What you will do
Please reproduce the text of the records below from their very start up to and including the line containing "Related Posts", leaving out the pictures.

Given records

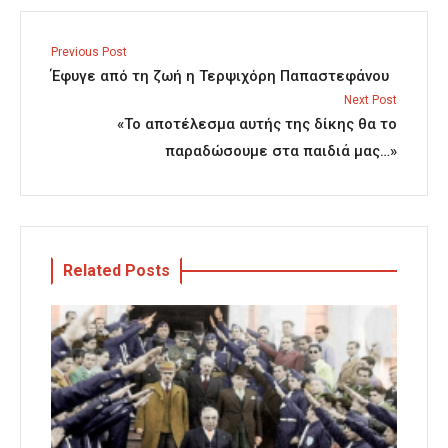
Previous Post
Έφυγε από τη ζωή η Τερψιχόρη Παπαστεφάνου
Next Post
«Το αποτέλεσμα αυτής της δίκης θα το
παραδώσουμε στα παιδιά μας…»
Related Posts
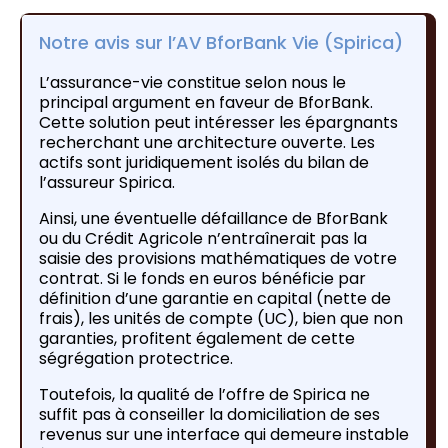
Notre avis sur l’AV BforBank Vie (Spirica)
L’assurance-vie constitue selon nous le
principal argument en faveur de BforBank.
Cette solution peut intéresser les épargnants
recherchant une architecture ouverte. Les
actifs sont juridiquement isolés du bilan de
l’assureur Spirica.
Ainsi, une éventuelle défaillance de BforBank
ou du Crédit Agricole n’entraînerait pas la
saisie des provisions mathématiques de votre
contrat. Si le fonds en euros bénéficie par
définition d’une garantie en capital (nette de
frais), les unités de compte (UC), bien que non
garanties, profitent également de cette
ségrégation protectrice.
Toutefois, la qualité de l’offre de Spirica ne
suffit pas à conseiller la domiciliation de ses
revenus sur une interface qui demeure instable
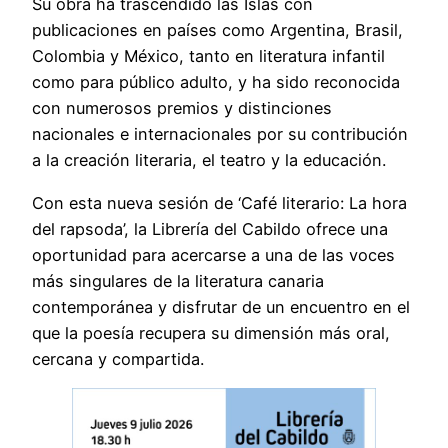
Su obra ha trascendido las Islas con
publicaciones en países como Argentina, Brasil,
Colombia y México, tanto en literatura infantil
como para público adulto, y ha sido reconocida
con numerosos premios y distinciones
nacionales e internacionales por su contribución
a la creación literaria, el teatro y la educación.
Con esta nueva sesión de ‘Café literario: La hora
del rapsoda’, la Librería del Cabildo ofrece una
oportunidad para acercarse a una de las voces
más singulares de la literatura canaria
contemporánea y disfrutar de un encuentro en el
que la poesía recupera su dimensión más oral,
cercana y compartida.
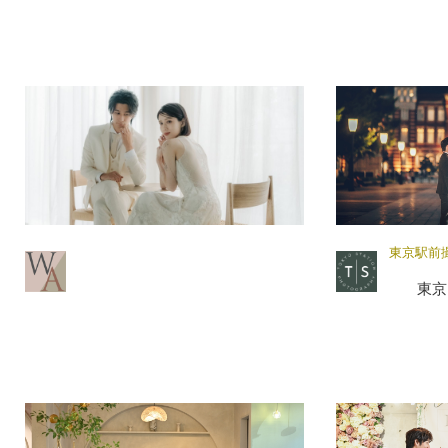
東京駅前
東京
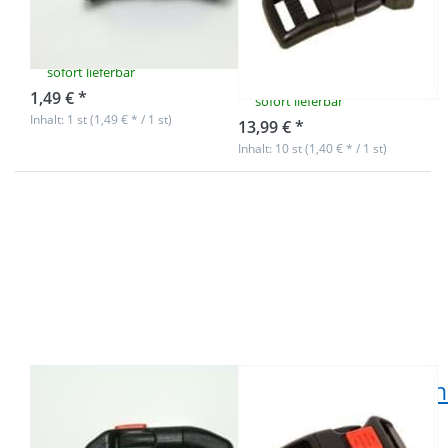
Gurtband - 1
Gurtband - 10
Stück
Stück
*Abverkauf*
sofort lieferbar
1,49 € *
sofort lieferbar
Inhalt: 1 st (1,49 € * / 1 st)
13,99 € *
Inhalt: 10 st (1,40 € * / 1 st)
Drücken Sie ENTER für
Drücken Sie ENTER für
mehr Optionen zu
mehr Optionen zu
Sicherheitssteckschließer
Sicherheitssteckschließer
gebogen für 20mm
gebogen für 20mm
breites Gurtband - 1
breites Gurtband - 10
Stück
Stück
Sicherheitssteckschließer
Sicherheitsstecksch
gebogen für
gebogen für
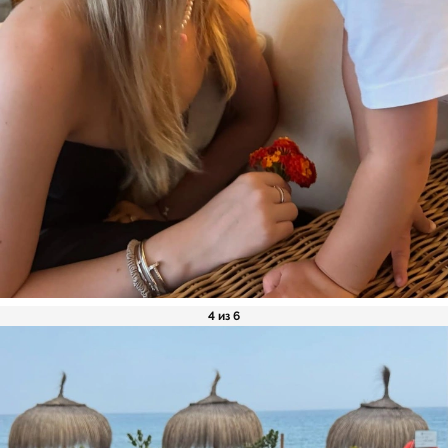
4 из 6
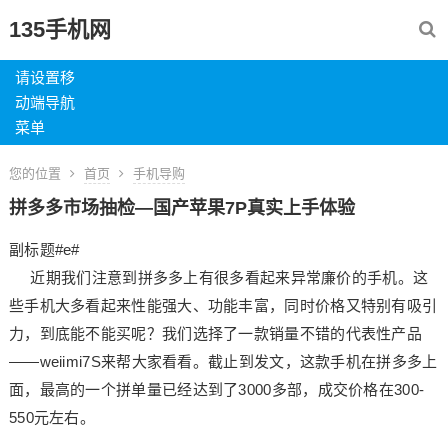
135手机网
请设置移
动端导航
菜单
您的位置
首页
手机导购
拼多多市场抽检—国产苹果7P真实上手体验
副标题#e#
近期我们注意到拼多多上有很多看起来异常廉价的手机。这
些手机大多看起来性能强大、功能丰富，同时价格又特别有吸引
力，到底能不能买呢？我们选择了一款销量不错的代表性产品
——weiimi7S来帮大家看看。截止到发文，这款手机在拼多多上
面，最高的一个拼单量已经达到了3000多部，成交价格在300-
550元左右。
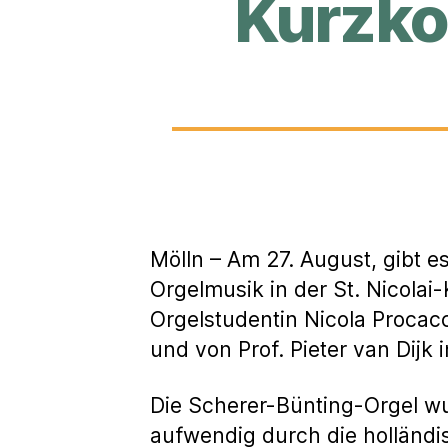
Kurzkon
Mölln – Am 27. August, gibt e
Orgelmusik in der St. Nicolai
Orgelstudentin Nicola Procacc
und von Prof. Pieter van Dijk
Die Scherer-Bünting-Orgel wu
aufwendig durch die holländi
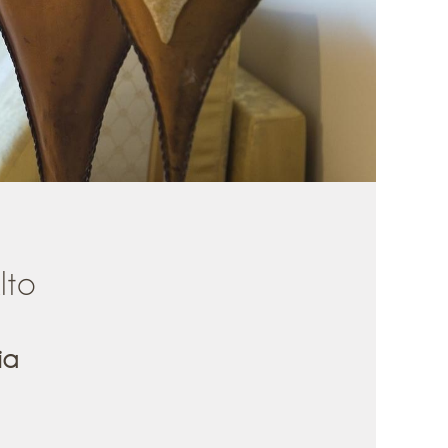
lto
ia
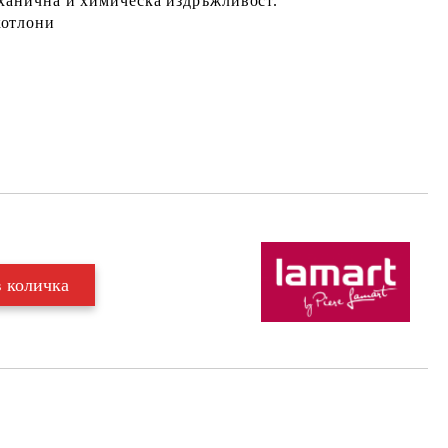
еханична и химическа издръжливост.
котлони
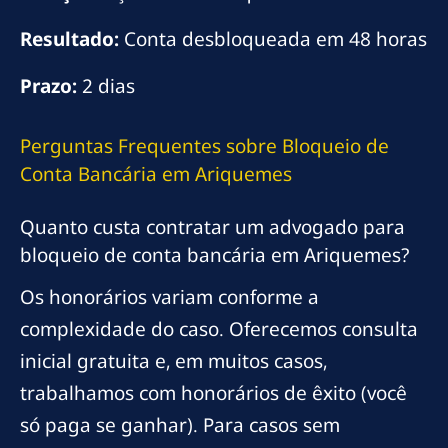
Resultado:
Conta desbloqueada em 48 horas
Prazo:
2 dias
Perguntas Frequentes sobre Bloqueio de
Conta Bancária em Ariquemes
Quanto custa contratar um advogado para
bloqueio de conta bancária em Ariquemes?
Os honorários variam conforme a
complexidade do caso. Oferecemos consulta
inicial gratuita e, em muitos casos,
trabalhamos com honorários de êxito (você
só paga se ganhar). Para casos sem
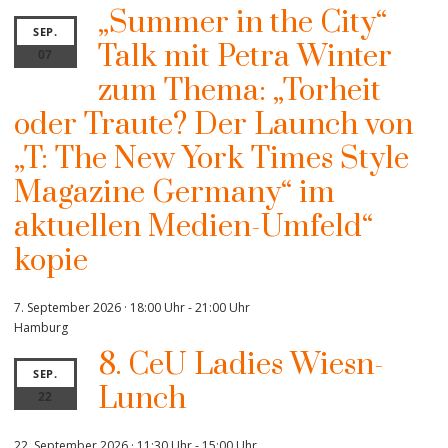
„Summer in the City“
SEP.
Talk mit Petra Winter
07
zum Thema: „Torheit
oder Traute? Der Launch von
„T: The New York Times Style
Magazine Germany“ im
aktuellen Medien-Umfeld“
kopie
7. September 2026 · 18:00 Uhr
-
21:00 Uhr
Hamburg
8. CeU Ladies Wiesn-
SEP.
Lunch
22
22. September 2026 · 11:30 Uhr
-
15:00 Uhr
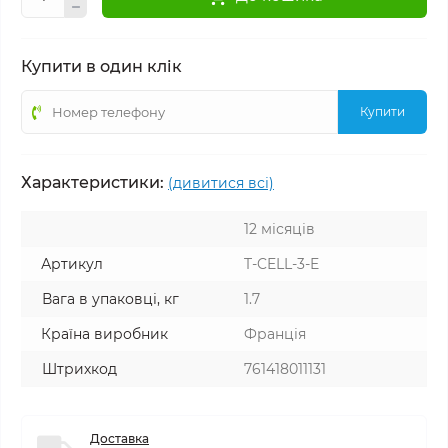
Купити в один клік
Купити
Характеристики:
(дивитися всі)
12 місяців
Артикул
T-CELL-3-E
Вага в упаковці, кг
1.7
Країна виробник
Франція
Штрихкод
761418011131
Доставка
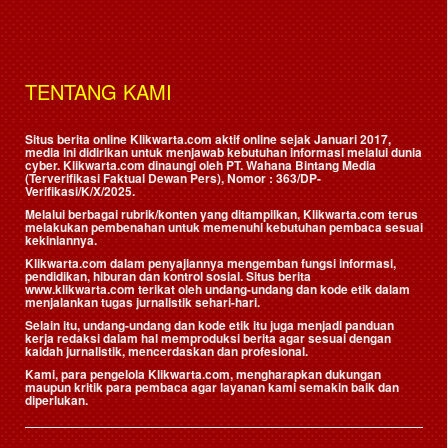
TENTANG KAMI
Situs berita online Klikwarta.com aktif online sejak Januari 2017,
media ini didirikan untuk menjawab kebutuhan informasi melalui dunia
cyber. Klikwarta.com dinaungi oleh
PT. Wahana Bintang Media
(Terverifikasi Faktual Dewan Pers)
, Nomor : 363/DP-
Verifikasi/K/X/2025.
Melalui berbagai rubrik/konten yang ditampilkan, Klikwarta.com terus
melakukan pembenahan untuk memenuhi kebutuhan pembaca sesuai
kekiniannya.
Klikwarta.com dalam penyajiannya mengemban fungsi informasi,
pendidikan, hiburan dan kontrol sosial. Situs berita
www.klikwarta.com terikat oleh undang-undang dan kode etik dalam
menjalankan tugas jurnalistik sehari-hari.
Selain itu, undang-undang dan kode etik itu juga menjadi panduan
kerja redaksi dalam hal memproduksi berita agar sesuai dengan
kaidah jurnalistik, mencerdaskan dan profesional.
Kami, para pengelola Klikwarta.com, mengharapkan dukungan
maupun kritik para pembaca agar layanan kami semakin baik dan
diperlukan.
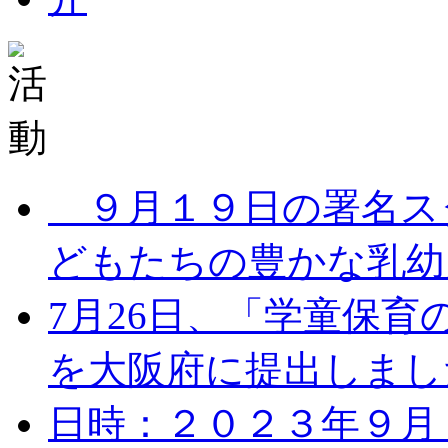
９月１９日の署名ス
どもたちの豊かな乳幼児
7月26日、「学童保
を大阪府に提出しました。
日時：２０２３年９月１７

Solution to the problem
Previous Post
Έφυγε από τη ζωή η Τερψιχόρη Παπαστεφάνου
Next Post
«Το αποτέλεσμα αυτής της δίκης θα το
παραδώσουμε στα παιδιά μας…»
Related Posts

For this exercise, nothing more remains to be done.